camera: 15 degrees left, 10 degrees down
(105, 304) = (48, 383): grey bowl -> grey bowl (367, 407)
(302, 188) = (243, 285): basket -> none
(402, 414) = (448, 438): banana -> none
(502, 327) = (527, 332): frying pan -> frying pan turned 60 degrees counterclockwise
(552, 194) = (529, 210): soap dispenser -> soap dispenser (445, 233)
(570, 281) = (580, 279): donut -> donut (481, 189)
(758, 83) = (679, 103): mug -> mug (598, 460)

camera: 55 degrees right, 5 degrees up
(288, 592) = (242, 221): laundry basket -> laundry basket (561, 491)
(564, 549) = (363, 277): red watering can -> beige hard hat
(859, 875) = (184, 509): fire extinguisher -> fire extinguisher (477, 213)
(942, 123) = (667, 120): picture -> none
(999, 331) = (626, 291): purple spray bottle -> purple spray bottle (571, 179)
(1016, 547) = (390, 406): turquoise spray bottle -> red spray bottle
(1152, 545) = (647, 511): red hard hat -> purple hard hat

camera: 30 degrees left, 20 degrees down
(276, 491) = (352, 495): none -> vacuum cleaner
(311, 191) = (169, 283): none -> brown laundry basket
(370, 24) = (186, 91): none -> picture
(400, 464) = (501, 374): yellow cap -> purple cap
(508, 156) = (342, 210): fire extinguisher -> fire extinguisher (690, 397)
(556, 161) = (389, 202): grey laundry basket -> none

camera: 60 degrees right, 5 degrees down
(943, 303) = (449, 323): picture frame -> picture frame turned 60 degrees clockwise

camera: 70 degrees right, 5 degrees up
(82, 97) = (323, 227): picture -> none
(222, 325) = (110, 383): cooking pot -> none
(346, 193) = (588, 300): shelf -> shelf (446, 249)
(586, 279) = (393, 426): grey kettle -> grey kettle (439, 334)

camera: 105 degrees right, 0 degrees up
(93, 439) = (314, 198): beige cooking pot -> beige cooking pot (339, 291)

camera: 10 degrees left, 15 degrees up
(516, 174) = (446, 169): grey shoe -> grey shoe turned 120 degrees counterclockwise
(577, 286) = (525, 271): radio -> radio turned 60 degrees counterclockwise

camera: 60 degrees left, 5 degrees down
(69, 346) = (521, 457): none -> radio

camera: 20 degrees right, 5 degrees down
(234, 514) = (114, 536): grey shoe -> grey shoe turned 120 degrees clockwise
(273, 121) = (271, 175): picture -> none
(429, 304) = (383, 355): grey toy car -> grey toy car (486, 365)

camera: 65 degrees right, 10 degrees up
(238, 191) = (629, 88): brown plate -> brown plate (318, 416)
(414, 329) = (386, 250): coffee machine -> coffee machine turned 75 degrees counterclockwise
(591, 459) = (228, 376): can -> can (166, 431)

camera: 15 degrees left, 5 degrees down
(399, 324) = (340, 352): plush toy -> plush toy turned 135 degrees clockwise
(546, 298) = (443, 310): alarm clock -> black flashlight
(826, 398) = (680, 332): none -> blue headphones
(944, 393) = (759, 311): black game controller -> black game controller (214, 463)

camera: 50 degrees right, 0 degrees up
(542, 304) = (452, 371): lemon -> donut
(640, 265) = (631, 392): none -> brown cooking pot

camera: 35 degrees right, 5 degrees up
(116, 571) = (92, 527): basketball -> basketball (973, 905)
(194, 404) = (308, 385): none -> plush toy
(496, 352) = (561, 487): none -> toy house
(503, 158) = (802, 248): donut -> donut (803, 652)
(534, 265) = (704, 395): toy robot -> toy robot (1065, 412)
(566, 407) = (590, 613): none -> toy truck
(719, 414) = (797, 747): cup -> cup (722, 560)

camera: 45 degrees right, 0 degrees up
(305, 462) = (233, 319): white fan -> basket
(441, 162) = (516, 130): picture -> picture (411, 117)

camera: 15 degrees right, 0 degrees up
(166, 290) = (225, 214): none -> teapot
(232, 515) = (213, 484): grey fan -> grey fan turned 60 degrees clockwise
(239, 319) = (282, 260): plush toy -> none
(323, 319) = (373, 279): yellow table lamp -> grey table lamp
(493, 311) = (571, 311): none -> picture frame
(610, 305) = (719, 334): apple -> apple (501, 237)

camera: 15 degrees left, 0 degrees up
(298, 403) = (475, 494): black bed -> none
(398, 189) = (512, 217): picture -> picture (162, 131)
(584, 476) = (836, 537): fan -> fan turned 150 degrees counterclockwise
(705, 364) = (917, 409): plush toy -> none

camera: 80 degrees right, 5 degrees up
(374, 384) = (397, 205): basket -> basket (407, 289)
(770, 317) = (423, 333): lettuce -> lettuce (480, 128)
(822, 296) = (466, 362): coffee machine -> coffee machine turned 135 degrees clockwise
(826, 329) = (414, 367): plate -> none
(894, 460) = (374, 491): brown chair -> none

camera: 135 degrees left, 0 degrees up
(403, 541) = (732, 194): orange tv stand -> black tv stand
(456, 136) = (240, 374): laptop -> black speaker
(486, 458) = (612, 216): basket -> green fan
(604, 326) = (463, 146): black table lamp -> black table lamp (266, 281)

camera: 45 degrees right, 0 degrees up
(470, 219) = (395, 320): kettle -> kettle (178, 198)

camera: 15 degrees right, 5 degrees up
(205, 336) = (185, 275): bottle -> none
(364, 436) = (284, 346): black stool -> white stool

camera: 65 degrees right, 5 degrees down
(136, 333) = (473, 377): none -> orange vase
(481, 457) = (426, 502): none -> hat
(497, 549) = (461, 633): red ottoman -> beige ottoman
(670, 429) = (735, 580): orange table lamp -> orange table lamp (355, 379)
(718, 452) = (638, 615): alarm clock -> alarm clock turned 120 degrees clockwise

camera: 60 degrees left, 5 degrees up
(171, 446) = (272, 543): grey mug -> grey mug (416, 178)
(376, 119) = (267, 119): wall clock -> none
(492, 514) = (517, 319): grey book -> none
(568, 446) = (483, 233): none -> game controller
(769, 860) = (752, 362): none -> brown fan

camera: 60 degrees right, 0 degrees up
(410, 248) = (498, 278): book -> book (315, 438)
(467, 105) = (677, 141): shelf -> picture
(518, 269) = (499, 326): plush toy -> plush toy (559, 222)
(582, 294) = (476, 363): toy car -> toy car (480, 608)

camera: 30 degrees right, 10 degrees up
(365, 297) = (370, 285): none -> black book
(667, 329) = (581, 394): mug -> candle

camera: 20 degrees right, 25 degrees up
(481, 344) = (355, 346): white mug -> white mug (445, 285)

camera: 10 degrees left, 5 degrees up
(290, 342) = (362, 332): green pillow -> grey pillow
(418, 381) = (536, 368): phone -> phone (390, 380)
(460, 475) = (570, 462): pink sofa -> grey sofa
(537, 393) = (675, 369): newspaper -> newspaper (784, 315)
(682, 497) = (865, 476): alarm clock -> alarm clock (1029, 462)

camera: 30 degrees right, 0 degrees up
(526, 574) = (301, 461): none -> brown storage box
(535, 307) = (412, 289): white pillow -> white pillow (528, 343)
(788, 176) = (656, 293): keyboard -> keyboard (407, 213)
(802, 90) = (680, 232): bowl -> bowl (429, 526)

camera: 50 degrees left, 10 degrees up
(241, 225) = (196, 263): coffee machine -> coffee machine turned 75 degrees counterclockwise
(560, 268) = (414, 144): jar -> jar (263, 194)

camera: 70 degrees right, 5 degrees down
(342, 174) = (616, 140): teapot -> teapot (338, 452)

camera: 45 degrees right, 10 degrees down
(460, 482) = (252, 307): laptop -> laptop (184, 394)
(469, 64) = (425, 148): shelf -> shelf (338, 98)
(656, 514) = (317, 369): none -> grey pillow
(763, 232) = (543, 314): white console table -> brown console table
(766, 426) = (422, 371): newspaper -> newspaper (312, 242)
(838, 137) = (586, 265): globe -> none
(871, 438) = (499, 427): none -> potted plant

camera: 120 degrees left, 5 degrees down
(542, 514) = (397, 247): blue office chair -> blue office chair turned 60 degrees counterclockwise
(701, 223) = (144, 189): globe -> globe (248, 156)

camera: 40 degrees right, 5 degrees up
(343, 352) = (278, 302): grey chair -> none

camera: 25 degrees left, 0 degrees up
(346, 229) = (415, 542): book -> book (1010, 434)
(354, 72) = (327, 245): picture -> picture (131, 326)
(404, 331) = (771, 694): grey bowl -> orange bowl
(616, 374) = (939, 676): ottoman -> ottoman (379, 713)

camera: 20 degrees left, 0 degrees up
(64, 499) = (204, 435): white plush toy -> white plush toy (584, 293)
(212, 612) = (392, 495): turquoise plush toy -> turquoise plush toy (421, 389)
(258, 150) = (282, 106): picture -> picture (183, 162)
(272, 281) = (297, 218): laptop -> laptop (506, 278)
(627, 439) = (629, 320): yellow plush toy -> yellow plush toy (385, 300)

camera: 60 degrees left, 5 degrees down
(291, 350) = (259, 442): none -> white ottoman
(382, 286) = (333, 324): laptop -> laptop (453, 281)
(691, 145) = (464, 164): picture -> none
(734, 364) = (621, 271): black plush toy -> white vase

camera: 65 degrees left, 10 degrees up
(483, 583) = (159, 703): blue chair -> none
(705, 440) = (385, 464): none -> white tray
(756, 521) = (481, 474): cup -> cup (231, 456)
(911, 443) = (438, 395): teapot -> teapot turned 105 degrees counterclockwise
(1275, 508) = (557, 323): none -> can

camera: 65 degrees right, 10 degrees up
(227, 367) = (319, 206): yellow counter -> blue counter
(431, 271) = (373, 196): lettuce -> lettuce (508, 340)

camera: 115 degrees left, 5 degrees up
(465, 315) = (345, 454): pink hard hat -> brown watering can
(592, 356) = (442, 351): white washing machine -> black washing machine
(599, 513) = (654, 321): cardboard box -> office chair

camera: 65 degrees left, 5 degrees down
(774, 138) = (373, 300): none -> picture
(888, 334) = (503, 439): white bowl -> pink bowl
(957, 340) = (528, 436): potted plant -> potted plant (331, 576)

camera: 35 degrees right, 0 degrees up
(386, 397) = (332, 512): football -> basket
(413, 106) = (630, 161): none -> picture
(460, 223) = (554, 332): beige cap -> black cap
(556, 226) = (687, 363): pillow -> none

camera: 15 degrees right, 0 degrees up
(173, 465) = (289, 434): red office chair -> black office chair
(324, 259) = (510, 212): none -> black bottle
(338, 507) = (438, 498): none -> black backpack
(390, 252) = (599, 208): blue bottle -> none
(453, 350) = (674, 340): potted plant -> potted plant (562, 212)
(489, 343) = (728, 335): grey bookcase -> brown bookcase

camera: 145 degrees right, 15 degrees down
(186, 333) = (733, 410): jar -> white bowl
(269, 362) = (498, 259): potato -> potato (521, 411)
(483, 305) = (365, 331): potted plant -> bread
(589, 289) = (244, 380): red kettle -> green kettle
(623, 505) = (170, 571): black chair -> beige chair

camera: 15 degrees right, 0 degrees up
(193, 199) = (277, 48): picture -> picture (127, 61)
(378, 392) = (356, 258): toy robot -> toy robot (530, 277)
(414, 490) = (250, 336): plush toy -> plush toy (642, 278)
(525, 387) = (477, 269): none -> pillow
§
→ What the exercise asks
What is needed is a copy of every line above in which "globe" appears.

→ Answer space
(838, 137) = (586, 265): globe -> none
(701, 223) = (144, 189): globe -> globe (248, 156)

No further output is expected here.